Il avait commencé son journal le 4 septembre 2008, quand il avait accueilli dans son service du Centre hospitalier Sainte-Anne un quadragénaire amnésique. Kubiela avait décidé de consigner chaque étape de son évolution. Très vite, le patient, qui refusait de passer le moindre scanner ou radiographie, avait retrouvé ses souvenirs. Il s’appelait David Gilbert. Il était ingénieur. Il vivait en banlieue parisienne, au sud de la capitale.
Kubiela avait vérifié : tout était faux.
Dans le même temps, l’enquête de police menée au sujet de la disparition de Christian Miossens avait convergé vers Sainte-Anne : David Gilbert était Miossens. Lentement, comme à regret, le patient avait réintégré son identité. Après un mois de soins, il était retourné auprès de sa sœur, Nathalie Forestier. Kubiela avait confirmé son diagnostic : Miossens avait fait une fugue psychique. Un syndrome quasiment inconnu en France.

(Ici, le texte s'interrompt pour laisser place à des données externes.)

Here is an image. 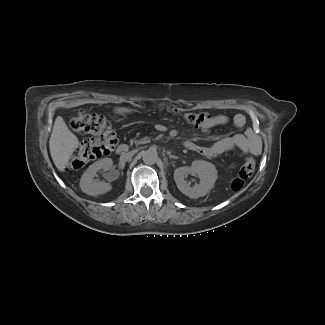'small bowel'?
<instances>
[{"mask_svg":"<svg viewBox=\"0 0 325 325\" xmlns=\"http://www.w3.org/2000/svg\"><path fill=\"white\" fill-rule=\"evenodd\" d=\"M208 120L201 126V131L203 133H210L213 128L217 126H222L232 122L236 128H242L245 125L246 119L242 114H236L230 117L225 114H215L211 115L207 113ZM188 149L197 151L209 158L218 157L231 150H239L241 153L254 152L251 140L244 133H237L230 137H224L209 146H199L193 143L187 145Z\"/></svg>","mask_w":325,"mask_h":325,"instance_id":"1","label":"small bowel"}]
</instances>
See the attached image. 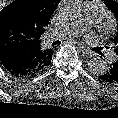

Le psychiatre s’était plongé dans la documentation anglo-saxonne sur le sujet. Il avait aussi interrogé ses confrères. Il avait entendu parler d’un autre cas, Patrick Serena, soigné à l’Hôpital spécialisé des Châtaigniers, dans la région de Lorient. L’homme avait été découvert en septembre 2008, errant le long d’une nationale près de Saint-Nazaire, prétendant s’appeler Alexandre. C’était en réalité un cadre commercial dans l’édition numérique, célibataire, habitant Puteaux dans le 92, disparu en avril 2008 en pleine tournée de vente. Comment s’était-il retrouvé en Bretagne ? Qu’est-ce qui avait provoqué sa fugue ? Qu’avait-il fait entre avril et septembre 2008 ? L’homme avait signé une demande d’hospitalisation libre et était resté interné aux Châtaigniers.
Kubiela avait noté les similitudes entre les deux cas, notamment les dates rapprochées des fugues. Il avait fait le voyage jusqu’à Lorient. Il avait interrogé Serena. Il l’avait convaincu de venir à Sainte-Anne, toujours en hospitalisation libre. Le patient s’était montré motivé pour répondre aux questions du psychiatre, mais il avait toujours refusé, comme Miossens, de subir le moindre examen d’imagerie médicale.
Le praticien avait sondé la mémoire des deux hommes. Médicaments, hypnose, conversations… Peu à peu, il avait relevé d’autres similitudes dans leurs souvenirs elliptiques. D’abord, l’usage répété d’un pseudo. Christian Miossens s’appelait parfois « Gentil-Michel », Serena « Alex-244 ». Le psy ne parvenait pas à expliquer ces surnoms. Les patients évoquaient aussi des lieux, d’une manière confuse, qui se ressemblaient. Un bar de pêcheurs dont les boxes étaient cernés de voilages. Un sous-sol argenté dont les canapés revêtaient des formes de protozoaires.
Kubiela avait écumé les bars de Paris et avait découvert le Pitcairn, dans le quatrième arrondissement, puis le Vega, le bar rétro-futuriste du neuvième arrondissement. Sasha.com, un club de speed-dating, y organisait ses rendez-vous. Kubiela s’était souvenu des pseudos et en avait conclu que Miossens et Serena, tous deux célibataires, s’étaient inscrits sur le site pour trouver l’âme sœur.
Décembre 2008. L’enquêteur en était à son troisième cahier de notes quand un collègue de Sainte-Anne lui avait parlé d’un autre cas de fugue psychique, évoqué dans un séminaire de psychiatrie à Blois. Kubiela avait retrouvé le patient au Centre de la Ferté, dans la banlieue de Tours. Les similitudes avec les deux autres sujets étaient frappantes.
Encore une fois, un amnésique qui croyait avoir retrouvé la mémoire. Encore une fois un homme qui avait refusé tout scanner et avait été rattrapé par sa véritable origine. L’homme s’appelait Marc Kazarakian. D’origine arménienne, il était passé par de nombreux métiers avant de sombrer dans une dépression qui l’avait réduit à l’inactivité. Habitant Sartrouville, il avait disparu en juillet 2008 pour réapparaître en Indre-et-Loire, sans le moindre souvenir.